UNIVERSIDAD PÚBLICA DE NAVARRA

María Beloqui y Diego Herrero han obtenido accésits por proyectos de energías renovables

Ignacio Ardaiz Usoz, gracias a un trabajo sobre biosensores aplicados a la medicina, ha logrado el Premio al Mejor Proyecto Fin de Carrera de Ingeniería Industrial de la Universidad Pública de Navarra del curso 2012-2013. Este galardón, que ha alcanzado este año su XII edición, ha sido convocado por la Cátedra Colegio de Ingenieros Industriales del centro universitario. María Beloqui Larumbe ha obtenido el primer accésit y Diego Herrero Martínez, el segundo, por sendos proyectos centrados en energías renovables.

Los tres ingenieros recibieron sus premios ayer jueves, día 19 de junio, en un acto celebrado en la sede del Colegio Oficial de Ingenieros Industriales de Navarra (COIINA). Dicho acto contó con la presencia de Iñaki Morcillo Irastorza, director general de Industria, Energía e Innovación del Gobierno de Navarra; Francisco Javier Urdiales Huarte-Mendicoa, secretario de la junta de gobierno del Colegio de Ingenieros Industriales; e Ignacio Matías Maestro, director de la Escuela Técnica Superior de Ingenieros Industriales y de Telecomunicación de la Universidad Pública de Navarra.

Ignacio Ardaiz Usoz (Pamplona, 1988) se tituló en Ingeniería Industrial en 2013 gracias a un proyecto titulado “Desarrollo de aptasensores de fibra óptica” y calificado con Matrícula de Honor. Los aptasensores son biosensores o dispositivos que detectan sustancias biológicas, como una enzima, con la ventaja, entre otras, de su reutilización, con el consiguiente ahorro de costes. Según el jurado del premio, que ha calificado dicho proyecto como “innovador”, esta investigación “puede ayudar al diagnóstico más rápido de enfermedades”. De hecho, este ingeniero, que trabaja actualmente para la empresa MTorres en Torres de Elorz (Navarra), aplicó los aptasensores para la rápida diagnosis de la trombosis y de la sepsis o septicemia.

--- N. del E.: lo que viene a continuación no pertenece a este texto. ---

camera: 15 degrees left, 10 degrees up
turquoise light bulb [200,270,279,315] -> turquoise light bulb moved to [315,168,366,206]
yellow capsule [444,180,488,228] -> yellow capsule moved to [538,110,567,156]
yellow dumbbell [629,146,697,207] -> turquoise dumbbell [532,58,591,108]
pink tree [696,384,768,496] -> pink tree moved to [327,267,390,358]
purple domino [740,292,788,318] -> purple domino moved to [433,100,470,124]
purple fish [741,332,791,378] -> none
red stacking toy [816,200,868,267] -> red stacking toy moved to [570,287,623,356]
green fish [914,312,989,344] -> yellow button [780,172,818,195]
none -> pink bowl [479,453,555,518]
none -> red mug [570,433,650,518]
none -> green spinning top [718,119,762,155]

Los resultados de este proyecto, que ha reportado a su autor los 2.000 euros del premio, se presentaron en un congreso internacional celebrado en Estados Unidos.

Energía marina y parques eólicos en el mar

Por su parte, María Beloqui Larumbe (Pamplona, 1989) enfocó su proyecto fin de carrera hacia la energía marina, un sector de las renovables “todavía no maduro”, según el jurado, aunque la herramienta desarrollada en el trabajo (un algoritmo para el diseño de un absorbedor de energía de las olas) “tiene enorme aplicabilidad y se sigue utilizando a día de hoy” en el CIEMAT (Centro de Investigaciones Energéticas, Medioambientales y Tecnológicas). Además, dio lugar a una contribución en un congreso internacional celebrado en Dinamarca. Este primer accésit ha reportado 1.000 euros a esta ingeniera industrial, que trabaja en Barcelona en la empresa HP (Hewlett-Packard). María Beloqui no pudo acudir al acto de entrega del premio, que fue recogido por su hermana Lucía.

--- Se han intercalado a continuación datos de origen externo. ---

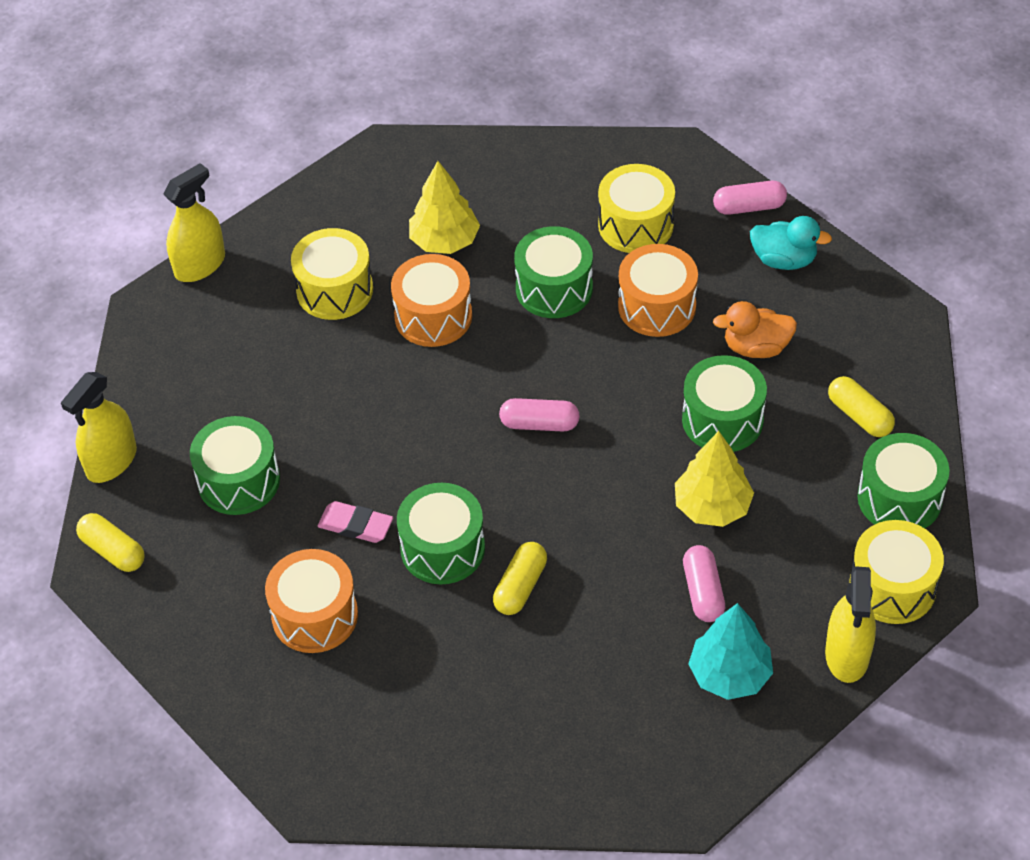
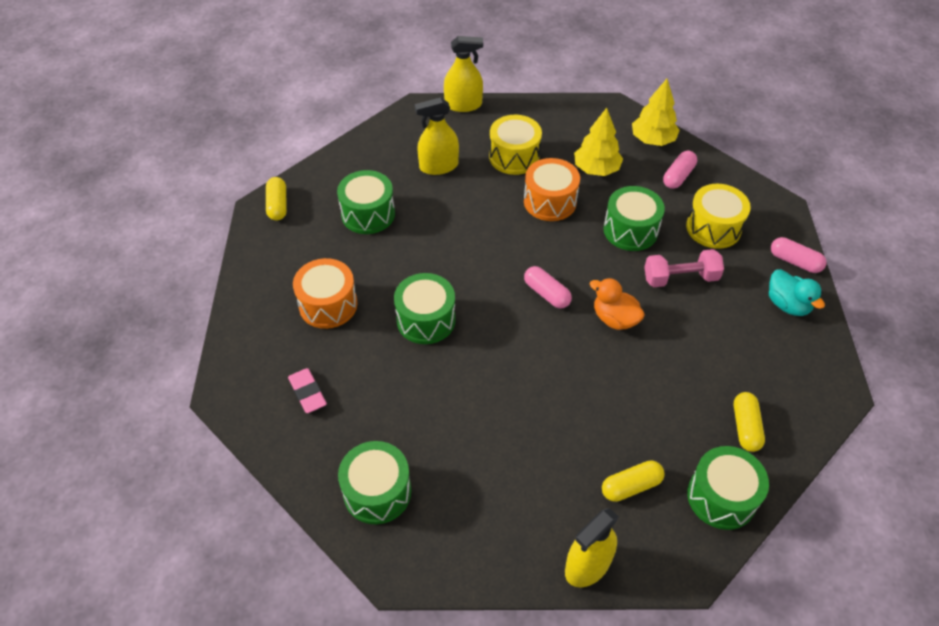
camera: 40 degrees right, 0 degrees up
yellow spray bottle [61,372,137,483] -> yellow spray bottle moved to [415,97,459,175]
pink eraser [318,501,393,543] -> pink eraser moved to [288,368,327,413]
yellow capsule [493,542,547,615] -> yellow capsule moved to [602,461,665,502]
orange drum [618,244,698,337] -> pink dumbbell [644,249,724,287]
yellow tree [675,431,754,527] -> yellow tree moved to [632,79,680,146]
green drum [682,355,767,452] -> green drum moved to [338,441,411,524]
pink capsule [683,545,725,622] -> pink capsule moved to [663,151,697,189]
turquoise tree [688,603,773,700] -> none
orange duck [713,301,797,358] -> orange duck moved to [590,278,645,330]
yellow drum [849,520,944,624] -> none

Finalmente, Diego Herrero Martínez (Tudela 1989), que ha recibido 1.000 euros por el segundo accésit, ha desarrollado unos sensores de fibra óptica para monitorizar la corrosión de los aerogeneradores situados en parques eólicos “off-shore” (en el mar), lo que, a juicio del jurado, “puede tener un gran impacto en el sector de las energías renovables”. Las empresas del sector han mostrado interés por este trabajo, ya que, de acuerdo con el acta del jurado, “valoran su potencial aplicación en el campo de la generación ‘off-shore’, una de las líneas estratégicas de futuro”. Actualmente, Diego Herrero trabaja como ingeniero en la firma Faurecia de Tudela.

El jurado ha estado compuesto por Gonzalo Franco Garro, miembro de la Secretaría Técnica del COIINA, como presidente, por delegación del decano Miguel Iriberri Vega; Gurutze Pérez Artieda, directora de la Cátedra Colegio de Ingenieros Industriales de la Universidad Pública de Navarra, como secretaria; Carlos Salvatierra Macua, interventor de la Junta de Gobierno del COIINA; y los vocales de la Junta de Gobierno del COIINA Ion Ander Bordonaba Amatriain y Daniel Ordoqui Floristán.